Entries provided:
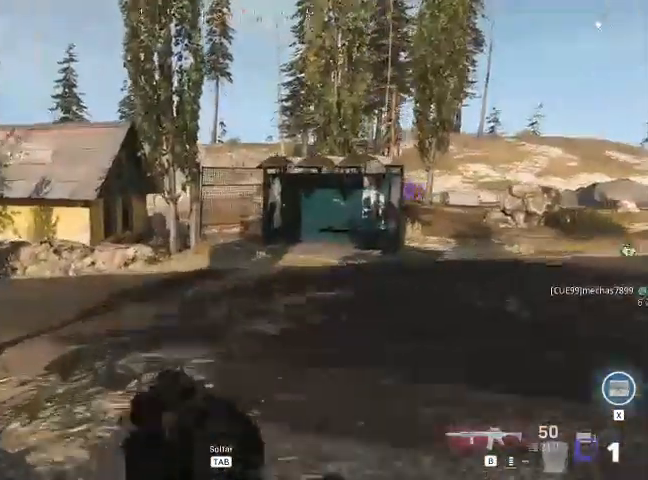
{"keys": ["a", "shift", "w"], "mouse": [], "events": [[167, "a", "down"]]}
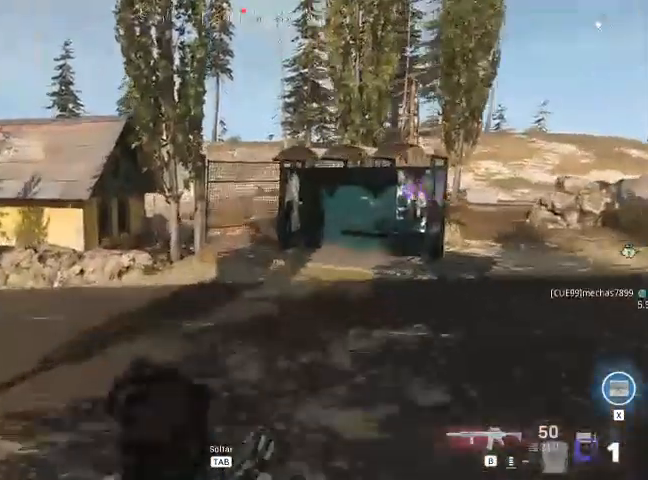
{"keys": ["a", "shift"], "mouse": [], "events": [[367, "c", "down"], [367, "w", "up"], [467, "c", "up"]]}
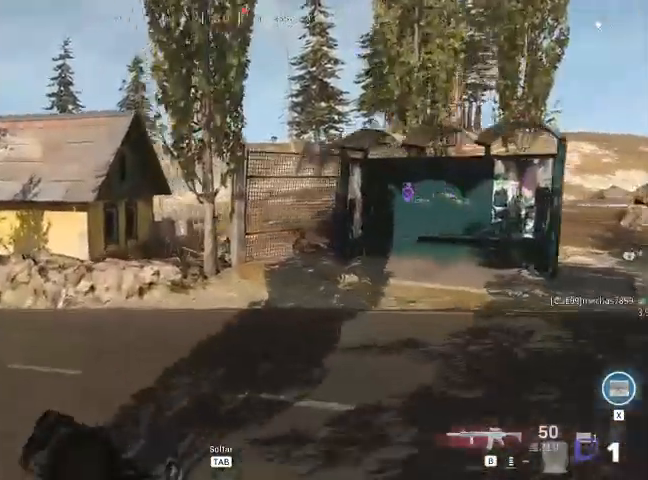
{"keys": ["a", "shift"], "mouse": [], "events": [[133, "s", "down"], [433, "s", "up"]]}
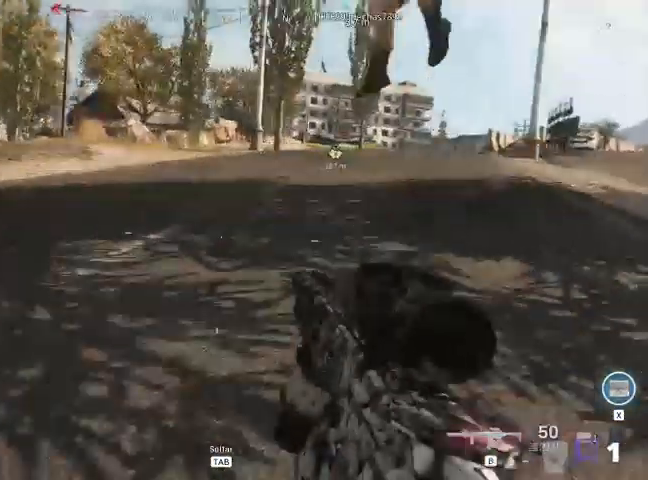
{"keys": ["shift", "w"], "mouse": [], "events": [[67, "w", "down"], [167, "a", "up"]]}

* * *

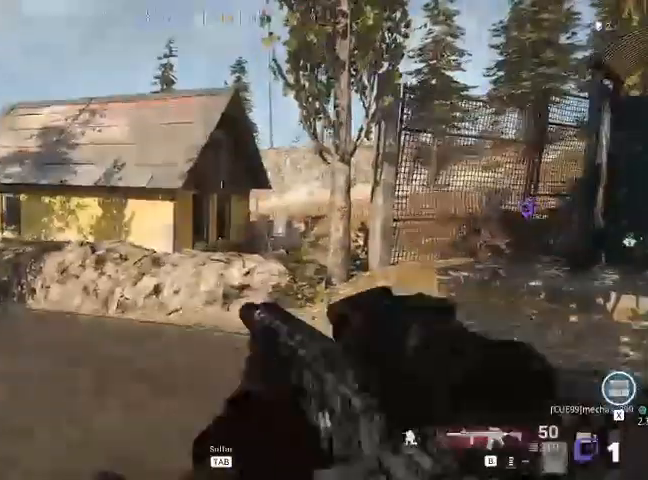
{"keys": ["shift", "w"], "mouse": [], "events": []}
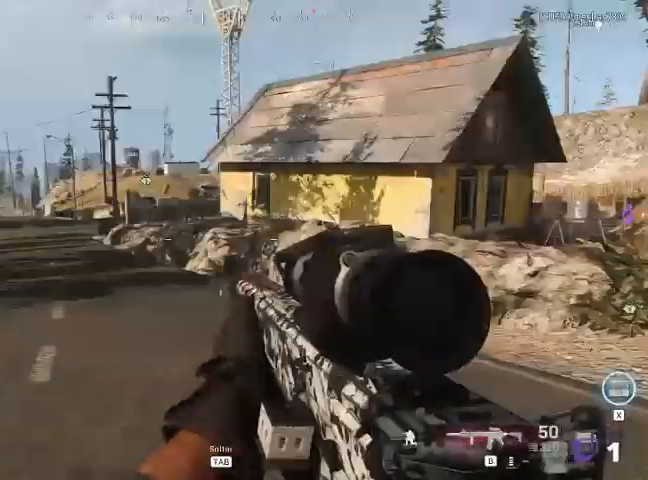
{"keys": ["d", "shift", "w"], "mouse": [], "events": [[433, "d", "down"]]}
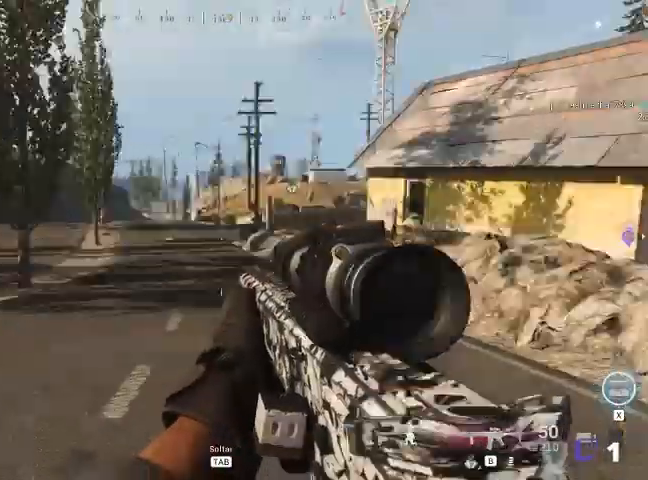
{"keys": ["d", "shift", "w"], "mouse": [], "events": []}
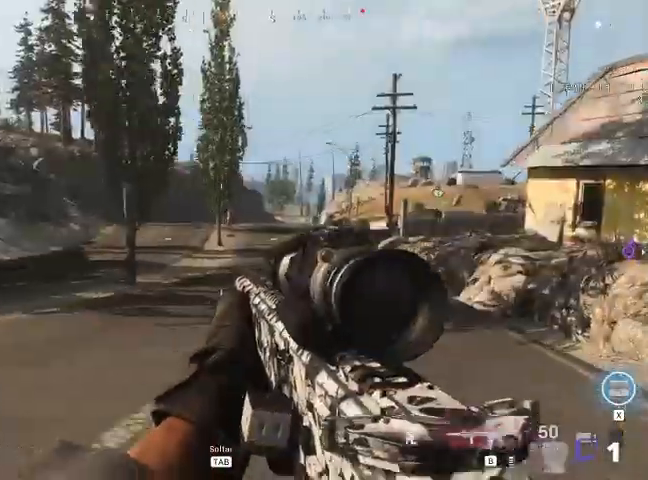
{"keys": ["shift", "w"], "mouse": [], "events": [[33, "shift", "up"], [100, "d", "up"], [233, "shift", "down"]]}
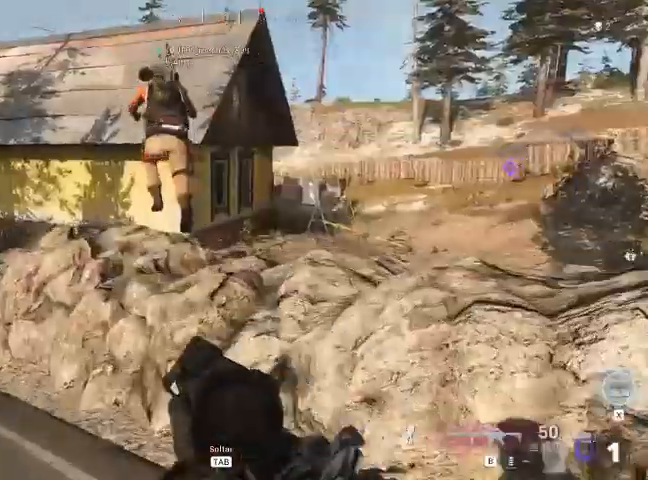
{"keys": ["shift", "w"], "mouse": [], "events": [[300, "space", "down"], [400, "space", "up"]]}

Task brief: Lines in the listing above that contain the word "down" must be copied; leave out the rest.

Response:
{"keys": ["a", "shift", "w"], "mouse": [], "events": [[167, "a", "down"]]}
{"keys": ["a", "shift"], "mouse": [], "events": [[367, "c", "down"], [367, "w", "up"], [467, "c", "up"]]}
{"keys": ["a", "shift"], "mouse": [], "events": [[133, "s", "down"], [433, "s", "up"]]}
{"keys": ["shift", "w"], "mouse": [], "events": [[67, "w", "down"], [167, "a", "up"]]}
{"keys": ["d", "shift", "w"], "mouse": [], "events": [[433, "d", "down"]]}
{"keys": ["shift", "w"], "mouse": [], "events": [[33, "shift", "up"], [100, "d", "up"], [233, "shift", "down"]]}
{"keys": ["shift", "w"], "mouse": [], "events": [[300, "space", "down"], [400, "space", "up"]]}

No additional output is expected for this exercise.